§ **RECORDS FOR THIS TASK**:
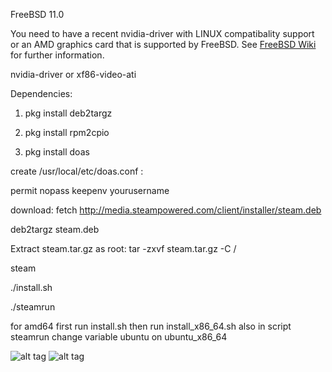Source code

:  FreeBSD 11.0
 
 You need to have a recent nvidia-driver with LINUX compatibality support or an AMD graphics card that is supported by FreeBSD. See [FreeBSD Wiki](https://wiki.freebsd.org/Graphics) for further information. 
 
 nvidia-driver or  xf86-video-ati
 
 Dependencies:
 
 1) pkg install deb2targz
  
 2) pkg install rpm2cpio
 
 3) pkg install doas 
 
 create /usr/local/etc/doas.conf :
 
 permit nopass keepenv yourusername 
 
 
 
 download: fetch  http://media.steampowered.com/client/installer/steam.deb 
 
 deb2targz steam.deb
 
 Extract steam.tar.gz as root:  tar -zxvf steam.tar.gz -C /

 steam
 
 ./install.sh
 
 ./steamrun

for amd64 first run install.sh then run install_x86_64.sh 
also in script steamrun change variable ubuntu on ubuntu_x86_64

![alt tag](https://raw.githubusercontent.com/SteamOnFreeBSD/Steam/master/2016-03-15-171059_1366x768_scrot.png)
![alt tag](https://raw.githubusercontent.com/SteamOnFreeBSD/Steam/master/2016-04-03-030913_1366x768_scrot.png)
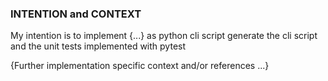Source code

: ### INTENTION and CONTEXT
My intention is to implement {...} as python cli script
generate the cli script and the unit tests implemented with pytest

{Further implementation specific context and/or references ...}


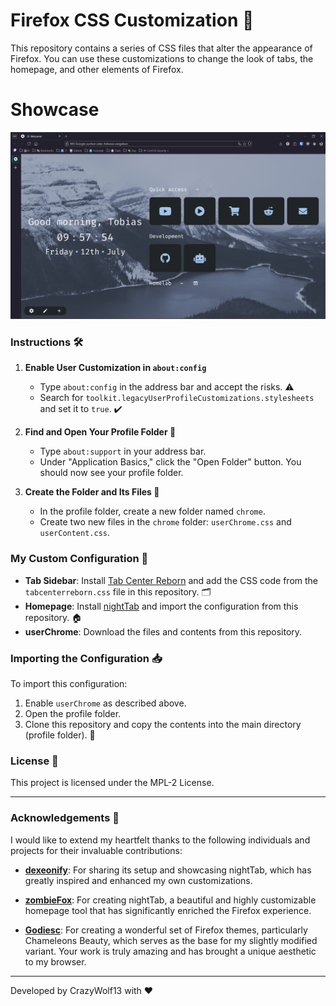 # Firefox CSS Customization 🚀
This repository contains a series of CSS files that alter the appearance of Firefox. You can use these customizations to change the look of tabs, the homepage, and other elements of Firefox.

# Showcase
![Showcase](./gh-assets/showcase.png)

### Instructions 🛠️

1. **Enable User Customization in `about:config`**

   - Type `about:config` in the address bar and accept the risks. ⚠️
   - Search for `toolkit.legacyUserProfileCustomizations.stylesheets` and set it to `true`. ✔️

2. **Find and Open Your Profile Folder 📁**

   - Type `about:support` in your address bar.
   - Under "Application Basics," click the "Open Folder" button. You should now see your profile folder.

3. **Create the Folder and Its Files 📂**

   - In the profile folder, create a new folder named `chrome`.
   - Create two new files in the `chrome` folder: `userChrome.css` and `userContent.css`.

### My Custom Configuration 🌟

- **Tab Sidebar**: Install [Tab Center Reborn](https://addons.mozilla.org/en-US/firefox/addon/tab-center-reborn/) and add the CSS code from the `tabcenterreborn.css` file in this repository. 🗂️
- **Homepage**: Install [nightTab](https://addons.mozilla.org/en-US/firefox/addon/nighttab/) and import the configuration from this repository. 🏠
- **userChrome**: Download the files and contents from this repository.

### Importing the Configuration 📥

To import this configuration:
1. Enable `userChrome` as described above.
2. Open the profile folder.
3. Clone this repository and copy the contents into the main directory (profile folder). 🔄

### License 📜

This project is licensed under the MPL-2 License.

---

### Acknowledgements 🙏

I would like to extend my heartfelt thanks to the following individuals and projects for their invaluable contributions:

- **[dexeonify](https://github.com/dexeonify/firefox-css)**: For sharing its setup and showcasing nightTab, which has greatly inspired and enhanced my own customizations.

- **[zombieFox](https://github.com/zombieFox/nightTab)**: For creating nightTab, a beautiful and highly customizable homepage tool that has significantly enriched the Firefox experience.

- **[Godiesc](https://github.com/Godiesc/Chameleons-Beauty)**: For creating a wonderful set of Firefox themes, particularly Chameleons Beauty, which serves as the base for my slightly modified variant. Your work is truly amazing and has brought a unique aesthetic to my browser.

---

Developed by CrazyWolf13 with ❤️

--

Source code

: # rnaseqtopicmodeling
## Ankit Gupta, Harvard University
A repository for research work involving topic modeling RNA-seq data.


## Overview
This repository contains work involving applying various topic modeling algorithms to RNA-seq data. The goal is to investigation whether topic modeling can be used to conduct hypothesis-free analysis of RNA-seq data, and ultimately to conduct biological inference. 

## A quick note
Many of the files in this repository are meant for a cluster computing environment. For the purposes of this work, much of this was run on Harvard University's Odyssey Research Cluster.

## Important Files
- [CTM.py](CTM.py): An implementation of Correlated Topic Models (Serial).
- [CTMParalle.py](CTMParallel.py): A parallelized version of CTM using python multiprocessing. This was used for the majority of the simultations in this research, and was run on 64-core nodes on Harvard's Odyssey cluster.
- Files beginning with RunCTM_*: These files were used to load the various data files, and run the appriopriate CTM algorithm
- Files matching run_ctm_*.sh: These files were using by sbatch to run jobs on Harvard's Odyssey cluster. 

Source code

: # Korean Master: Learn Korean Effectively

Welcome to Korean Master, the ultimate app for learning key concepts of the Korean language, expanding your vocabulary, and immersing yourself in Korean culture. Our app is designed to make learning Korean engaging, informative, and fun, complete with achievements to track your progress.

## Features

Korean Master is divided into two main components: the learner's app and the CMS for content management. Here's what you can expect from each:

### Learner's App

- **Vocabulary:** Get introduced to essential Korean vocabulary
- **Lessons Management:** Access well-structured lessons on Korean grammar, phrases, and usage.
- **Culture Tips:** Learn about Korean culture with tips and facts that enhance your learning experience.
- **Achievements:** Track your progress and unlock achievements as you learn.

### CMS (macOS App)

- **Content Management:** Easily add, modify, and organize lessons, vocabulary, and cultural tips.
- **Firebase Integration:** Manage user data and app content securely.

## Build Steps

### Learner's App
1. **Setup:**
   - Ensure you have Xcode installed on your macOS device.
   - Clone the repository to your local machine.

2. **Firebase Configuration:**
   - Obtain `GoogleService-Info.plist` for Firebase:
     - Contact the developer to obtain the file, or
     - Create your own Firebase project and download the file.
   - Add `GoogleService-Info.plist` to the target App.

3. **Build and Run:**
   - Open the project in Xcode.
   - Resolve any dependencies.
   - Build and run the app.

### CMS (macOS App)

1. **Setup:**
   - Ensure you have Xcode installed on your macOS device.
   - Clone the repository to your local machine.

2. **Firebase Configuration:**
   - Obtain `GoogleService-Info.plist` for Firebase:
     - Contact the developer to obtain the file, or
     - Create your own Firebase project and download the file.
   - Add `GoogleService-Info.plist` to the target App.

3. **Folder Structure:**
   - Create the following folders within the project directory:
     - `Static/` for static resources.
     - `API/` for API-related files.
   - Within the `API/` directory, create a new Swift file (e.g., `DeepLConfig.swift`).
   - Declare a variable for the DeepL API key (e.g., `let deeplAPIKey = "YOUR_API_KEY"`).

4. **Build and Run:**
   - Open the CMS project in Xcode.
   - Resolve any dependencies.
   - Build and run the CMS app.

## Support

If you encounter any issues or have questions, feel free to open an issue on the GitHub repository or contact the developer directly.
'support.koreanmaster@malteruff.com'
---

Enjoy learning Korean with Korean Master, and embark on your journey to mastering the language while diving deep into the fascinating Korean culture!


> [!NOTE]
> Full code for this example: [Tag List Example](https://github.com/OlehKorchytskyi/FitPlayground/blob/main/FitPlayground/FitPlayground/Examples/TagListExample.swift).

§ **JOB ITEM**: Every line above from the line with "### Acknowledgements 🙏" to the line with "Developed by CrazyWolf13 with ❤️", both included, must be reproduced exactly, and no other line may appear.

§ **EXERCISE RESPONSE**:
### Acknowledgements 🙏

I would like to extend my heartfelt thanks to the following individuals and projects for their invaluable contributions:

- **[dexeonify](https://github.com/dexeonify/firefox-css)**: For sharing its setup and showcasing nightTab, which has greatly inspired and enhanced my own customizations.

- **[zombieFox](https://github.com/zombieFox/nightTab)**: For creating nightTab, a beautiful and highly customizable homepage tool that has significantly enriched the Firefox experience.

- **[Godiesc](https://github.com/Godiesc/Chameleons-Beauty)**: For creating a wonderful set of Firefox themes, particularly Chameleons Beauty, which serves as the base for my slightly modified variant. Your work is truly amazing and has brought a unique aesthetic to my browser.

---

Developed by CrazyWolf13 with ❤️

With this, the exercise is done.